## INSTRUCCIÓN DE TRABAJO A
Selecciona y copia cada línea del listado que contenga la palabra "image", teniendo en cuenta las mayúsculas y minúsculas.

## EXTRACTO DE PÁGINA
Francisco Toledo: el activismo como arte

POR EDGAR ALEJANDRO HERNÁNDEZ

La muerte de Francisco Toledo me lleva a un recuerdo de 2005, cuando el artista encabezaba en Oaxaca una protesta contra la venta de terrenos del Parque Nacional Huatulco y el Ex Convento de Santa Catarina de Sena, que albergaba al hotel Camino Real. Ahora que veo las fotos de aquel día, recuerdo lo consciente que era Toledo al momento de usar su presencia y su propia imagen como artillería para lograr el mayor impacto posible en los medios y presionar al entonces gobernador Ulises Ruiz.

 

Con una agilidad envidiable, el artista logró treparse a una barda y coronar un espectacular que había instalado el Patronato Pro Defensa del Patrimonio Cultural y Natural del Estado de Oaxaca (Pro-Oax), con la finalidad de que todos los periodistas convocados lo retrataran junto a la manta que exigía la restitución, como patrimonio nacional, del parque y el ex convento.

 

En aquella protesta también participó el escritor Leonardo da Jandra y otros activistas, hubo algunos discursos, no recuerdo que Toledo hablara, pero su participación era el aglutinador que necesitaba la manifestación.

 

No satisfecho con encabezar la protesta, ese mismo día el artista visitó a funcionarios del Estado para entregar personalmente el escrito que enumeraba las demandas de la asociación civil Pro-Oax. De nueva cuenta, su sola presencia abrió, cual Moisés, las puertas gubernamentales para que toda la comitiva (periodistas incluidos) fuera recibida por un alto funcionario estatal que, afirmó, representaba al mismísimo gobernador Ulises Ruiz Ortiz, a quien en Oaxaca todos llamaban URO.

 

En aquellos días, Toledo también era la cabeza visible del movimiento ciudadano que había protestado por la tala de árboles y la destrucción del zócalo de Oaxaca, a causa de un cuestionado proceso de remodelación que URO había ordenado en flagrante violación a los estándares internacionales de conservación de espacios con declaratoria patrimonial, sin mencionar que en las obras participaba el hermano del gobernador, Víctor Hugo Ruiz Ortiz.

 

La destrucción del zócalo oaxaqueño era lo que me había llevado a Oaxaca para realizar la cobertura periodística, lo cual me dio el picaporte casi diario a Toledo y a las numerosas acciones que encabezaba.

 

Uno de aquellos días en que hablábamos de estos temas, y luego de que me presentara a gente de la comunidad para que se difundiera alguna otra demanda contra el gobierno, Toledo se sentó en el patio del Instituto de Artes Gráficas de Oaxaca (IAGO) y empezó a hojear un periódico que le había llevado. Con un gesto de cansancio me dijo: “La gente me pide tantas cosas que luego ya ni tiempo tengo de leerlos a ustedes”.

De forma natural se me ocurrió preguntarle:“¿A qué hora dibujas o pintas?”

Entradas del conjunto de datos:
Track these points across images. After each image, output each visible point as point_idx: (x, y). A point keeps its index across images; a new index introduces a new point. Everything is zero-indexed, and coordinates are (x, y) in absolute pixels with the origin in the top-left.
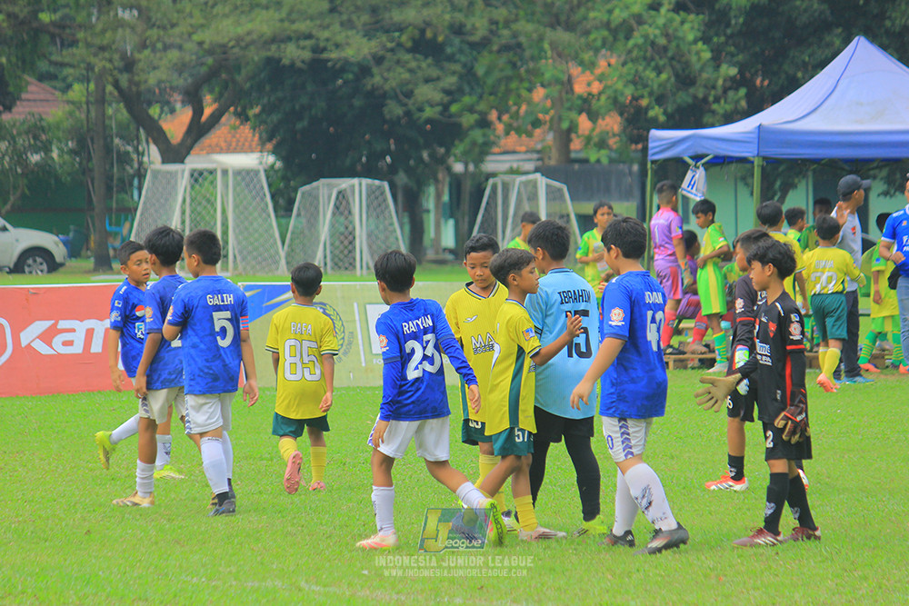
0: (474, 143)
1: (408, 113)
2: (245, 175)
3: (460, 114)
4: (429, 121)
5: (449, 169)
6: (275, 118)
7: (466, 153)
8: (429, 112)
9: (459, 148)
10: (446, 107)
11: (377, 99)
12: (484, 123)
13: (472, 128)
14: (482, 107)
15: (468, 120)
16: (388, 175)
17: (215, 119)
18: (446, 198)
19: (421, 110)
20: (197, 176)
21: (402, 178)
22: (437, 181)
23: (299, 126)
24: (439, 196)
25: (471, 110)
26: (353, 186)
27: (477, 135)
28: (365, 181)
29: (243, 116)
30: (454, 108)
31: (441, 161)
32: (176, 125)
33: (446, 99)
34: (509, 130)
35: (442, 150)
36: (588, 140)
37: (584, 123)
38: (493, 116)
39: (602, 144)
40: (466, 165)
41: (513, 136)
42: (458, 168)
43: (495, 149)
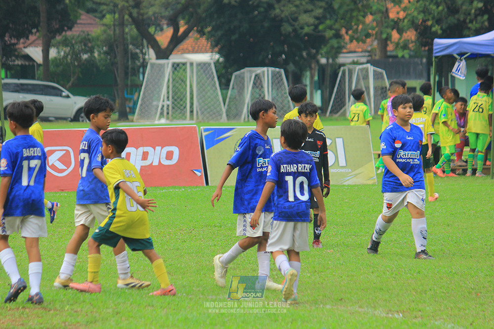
0: (332, 47)
1: (295, 30)
2: (203, 66)
3: (324, 30)
4: (307, 34)
5: (318, 62)
6: (220, 33)
7: (327, 53)
8: (307, 30)
9: (324, 50)
10: (316, 27)
11: (277, 23)
12: (338, 36)
13: (331, 38)
14: (337, 26)
15: (329, 34)
16: (283, 65)
17: (186, 34)
18: (316, 78)
19: (302, 28)
20: (176, 67)
21: (291, 67)
22: (311, 68)
23: (234, 37)
24: (312, 77)
25: (331, 28)
26: (264, 72)
27: (334, 42)
28: (271, 69)
29: (201, 33)
30: (321, 27)
31: (314, 57)
32: (164, 37)
33: (316, 22)
34: (352, 39)
35: (314, 51)
36: (397, 45)
37: (395, 35)
38: (343, 31)
39: (405, 47)
40: (328, 59)
41: (355, 43)
42: (323, 61)
43: (344, 50)
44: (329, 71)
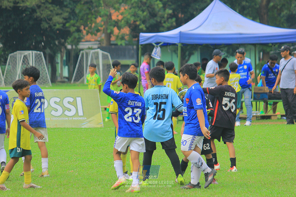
0: (75, 38)
1: (50, 27)
3: (69, 27)
4: (58, 29)
5: (65, 47)
7: (72, 42)
8: (58, 26)
9: (69, 40)
10: (64, 24)
11: (38, 21)
12: (79, 31)
13: (74, 32)
14: (78, 24)
15: (73, 29)
16: (43, 49)
18: (65, 58)
19: (55, 25)
21: (48, 51)
22: (61, 51)
23: (9, 31)
24: (62, 57)
25: (74, 25)
26: (30, 54)
27: (76, 35)
28: (34, 52)
30: (67, 25)
31: (63, 45)
33: (64, 21)
34: (88, 33)
35: (63, 40)
36: (117, 37)
37: (116, 30)
38: (82, 28)
39: (122, 38)
40: (72, 46)
41: (90, 35)
42: (69, 47)
43: (83, 40)
44: (73, 54)
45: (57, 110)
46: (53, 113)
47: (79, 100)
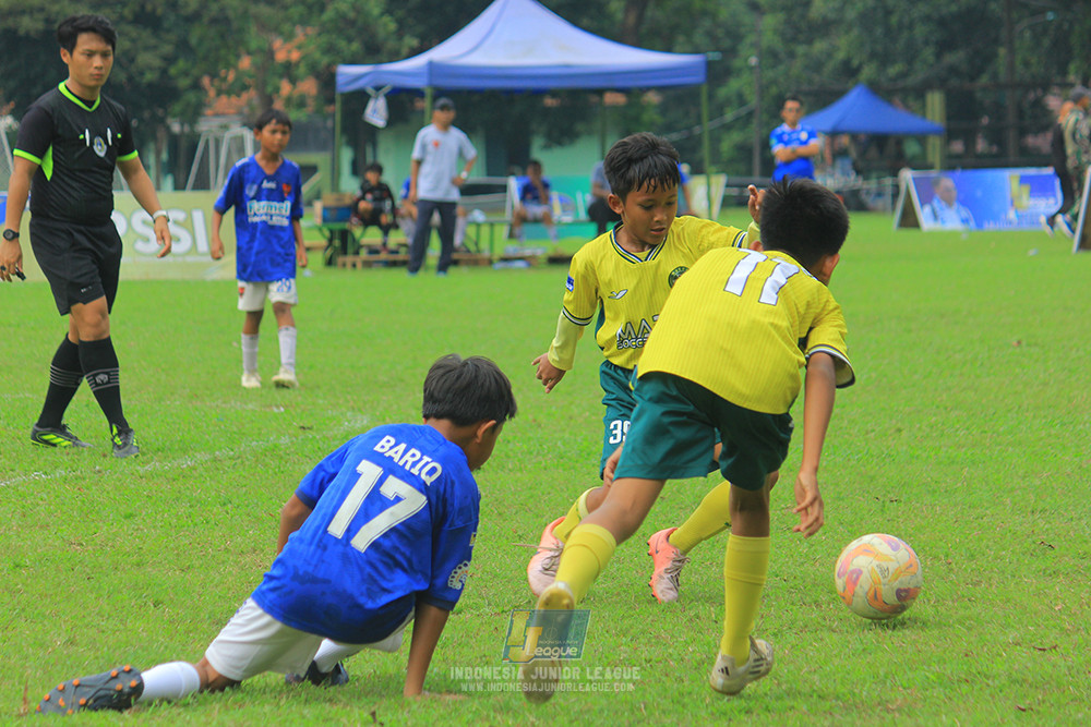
0: (189, 105)
1: (130, 79)
3: (177, 77)
4: (150, 85)
5: (168, 129)
7: (182, 113)
8: (149, 77)
9: (177, 107)
10: (164, 72)
12: (196, 86)
13: (186, 90)
14: (195, 72)
15: (183, 83)
18: (165, 156)
19: (142, 74)
22: (155, 139)
24: (158, 154)
25: (186, 74)
27: (191, 97)
30: (173, 71)
31: (162, 121)
33: (164, 64)
34: (219, 93)
35: (160, 112)
36: (289, 101)
37: (285, 88)
38: (206, 81)
39: (301, 104)
40: (182, 125)
41: (224, 99)
42: (176, 128)
43: (208, 112)
44: (184, 145)
45: (147, 240)
46: (140, 246)
47: (198, 217)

## INSTRUCCIÓN DE TRABAJO B
Reanuda el artículo sobre Francisco Toledo y continúa escribiéndolo a partir de su última oración.

## RESPUESTA ESPERADA A
Track these points across images. After each image, output each visible point as point_idx: (x, y). A point keeps its index across images; a new index introduces a new point. Everything is zero-indexed, and coordinates are (x, y) in absolute pixels with the origin in the top-left.

## RESPUESTA ESPERADA B
Con expresión de enfado cerró el periódico, se levantó de la mesa y señaló un altero de oficios y papeles para luego decirme:

“¡Ya no pinto! Crees que con todo esto voy a tener tiempo de trabajar, ya no hago nada. Me la paso viendo gente, que si les robaron las tierras, que si le mataron al marido. Todos los días alguien me viene a ver y no puedo hacer otra cosa”.

 

Por la naturaleza informal de la conversación, no tuve oportunidad de grabar nada, pero son de esas cosas que impactan a tal grado que nunca se olvidan. De todos los días que estuve en Oaxaca y de las cotidianas conversaciones que tuvimos en el IAGO, las palabras que aquella tarde escuché de Toledo fueron un quiebre en la percepción que tenía del artista, ya que me permitió dar peso y gravedad a su verdadera vocación, que no está en crear obras para vender o exponer en un museo, sino en un legítimo interés por usar su propia fama y prestigio para ayudar literalmente a todo aquel que se lo pida.

 

Y aquí es importante aclarar que Toledo nunca tuvo una vocación redentora o adoctrinadora, creo que cualquier persona que lo haya conocido puede confirmarlo, porque si bien apoyaba sistemáticamente a todo tipo de causas, también es verdad que se relacionaba con estratos sociales muy diversos y eso tenía el efecto de que su trabajo político y social se expandía horizontalmente hasta prácticamente disolverse.

 

Esta característica tuvo la virtud, entre otras muchas, de que todos aquellos espacios culturales que fundó en Oaxaca adquiriera una vida propia.

 

Ahora que el gobierno de Andrés Manuel López Obrador ha impulsado nuevamente la figura del artista oficial con Gabriel Orozco, es necesario recordar que Toledo no usó a las instituciones que creaba para impulsar su carrera artística, ni permitió que los diferentes gobiernos o partidos lo acogiera dentro de su proyecto político.

 

Desde la Casa de Cultura de Juchitán, fundada en 1972, hasta el IAGO, el Centro Fotográfico Manuel Álvarez Bravo, la Fonoteca Eduardo Mata o el Centro de las Artes San Agustín (CaSa), todos estos recintos lograron una vida propia, aún cuando mantuvieron, en casi todos los casos, el cobijo del artista.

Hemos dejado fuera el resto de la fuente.